Dans le bureau, la musique

Il y avait une petite pièce et cette pièce était son bureau, le bureau de mon père.

Trois murs étaient une bibliothèque du sol au plafond, faite sur mesure. Le quatrième mur n’en était pas un, c’était une baie vitrée.

Le bureau lui même, grande table,  était celui du grand-père, lourd, en bois foncé. Un lourd fauteuil devant, un truc avec des accoudoirs en rond, tout autour.

Les livres avalaient toute la pièce, c’était une grotte d’Ali Baba. Tous les styles étaient là, des classiques à la S.F sa passion, qui lui arrivait par courrier et parfois des Amériques. Les bandes-dessinées occupaient des étagères entières.

Et dans un coin il y avait un petit meuble à roulettes et en fer doré qui faisait 80 cms de haut et comportait quatre rayons qui débordaient de 33 tours. Des classiques, exclusivement, les « disques des parents ». Quelques comédies musicales, dont mon amour de « West side story »,  et du Django, mais sinon, non, que du classique qui faisait mon bonheur de petite fille.

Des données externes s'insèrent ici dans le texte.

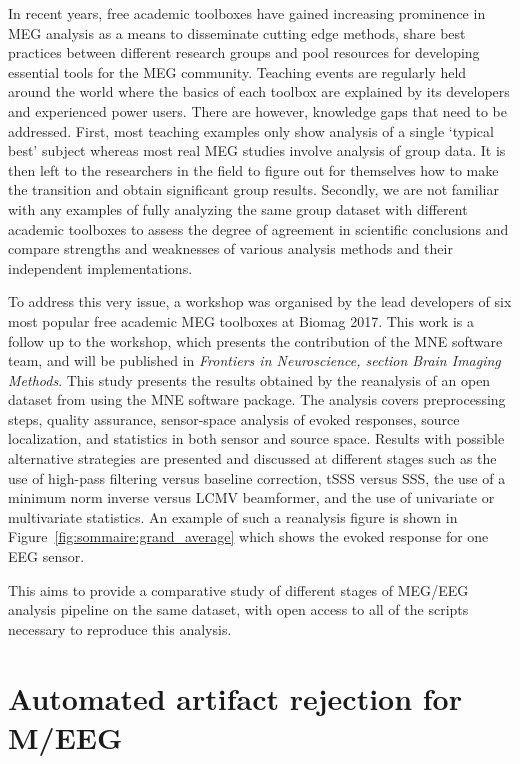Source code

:In recent years, free academic toolboxes have gained increasing prominence in \ac{MEG} analysis as a means to disseminate cutting edge methods, share best practices between different research groups and pool resources for developing essential tools for the \ac{MEG} community. Teaching events are regularly held around the world where the basics of each toolbox are explained by its  developers and experienced power users. There are however, knowledge gaps that need to be addressed. First, most teaching examples only show analysis of a single ‘typical best’ subject whereas most real MEG studies involve analysis of group data. It is then left to the researchers in the field to figure out for themselves how to make the transition and obtain significant group results. Secondly, we are not familiar with any examples of fully analyzing the same group dataset with different academic toolboxes to assess the degree of agreement in scientific conclusions and compare strengths and weaknesses of various analysis methods and their independent implementations.

To address this very issue, a workshop was organised by the lead developers of six most popular free academic MEG toolboxes at Biomag 2017. This work is a follow up to the workshop, which presents the contribution of the MNE software team, and will be published in \emph{Frontiers in Neuroscience, section Brain Imaging Methods}. This study presents the results obtained by the reanalysis of an open dataset from \citet{wakeman2015multi} using the MNE software package. The analysis covers preprocessing steps, quality assurance, sensor-space analysis of evoked responses, source localization, and statistics in both sensor and source space. Results with possible alternative strategies are presented and discussed at different stages such as the use of high-pass filtering versus baseline correction, tSSS versus \ac{SSS}, the use of a minimum norm inverse versus \ac{LCMV} beamformer, and the use of univariate or multivariate statistics. An example of such a reanalysis figure is shown in Figure~\ref{fig:sommaire:grand_average} which shows the evoked response for one EEG sensor.

This aims to provide a comparative study of different stages of \ac{MEG}/\ac{EEG} analysis pipeline on the same dataset, with open access to all of the scripts necessary to reproduce this analysis.

\clearpage

\section*{Automated artifact rejection for M/EEG}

Je viens d’écouter du Bach à la radio et me  suis souvenue soudain,  avec force et joie, de mes heures en solitaire dans ce bureau. Je découvrais les disques, ils étaient tassés les uns sur les autres. Les pochettes en papier commençaient parfois à se déppicher, c’était vraiment un beau trésor que je manipulais avec précaution. Les disques noirs et épais étaient lourds.

Le tourne-disque était dans la pièce puis il déménageât. Mais quand j’étais petite, 8 ans, 10 ans, c’est  dans cette pièce que j’écoutais. C’était ma cabine d’écoute, comme dans les magasins de disques de l’époque.

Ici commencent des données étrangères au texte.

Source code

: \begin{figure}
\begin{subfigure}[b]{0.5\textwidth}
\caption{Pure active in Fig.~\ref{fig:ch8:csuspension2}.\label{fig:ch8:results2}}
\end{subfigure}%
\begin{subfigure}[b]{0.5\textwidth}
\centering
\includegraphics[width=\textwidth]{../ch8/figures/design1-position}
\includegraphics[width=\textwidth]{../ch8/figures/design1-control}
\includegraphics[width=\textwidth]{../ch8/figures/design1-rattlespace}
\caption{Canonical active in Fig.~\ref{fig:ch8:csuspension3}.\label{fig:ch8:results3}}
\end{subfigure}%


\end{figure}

J’ai gardé cette impression, assise par terre, je déballe les couvertures des 33 tours, je lis, je dévore des yeux. Là j’ai tout appris :  Bach, Vivaldi, Mozart, Brahms, Beethoven,   Chopin…Le clavecin, le piano, les flûtes, les violons, le violoncelle. Personne ne me poussait à le faire, c’était vraiment mon choix, mon bonheur, là. Presque un secret.

Des heures et des heures, par terre, les pochettes dans les bras,  à écouter profondément, à en prendre plein les mirettes, fillette.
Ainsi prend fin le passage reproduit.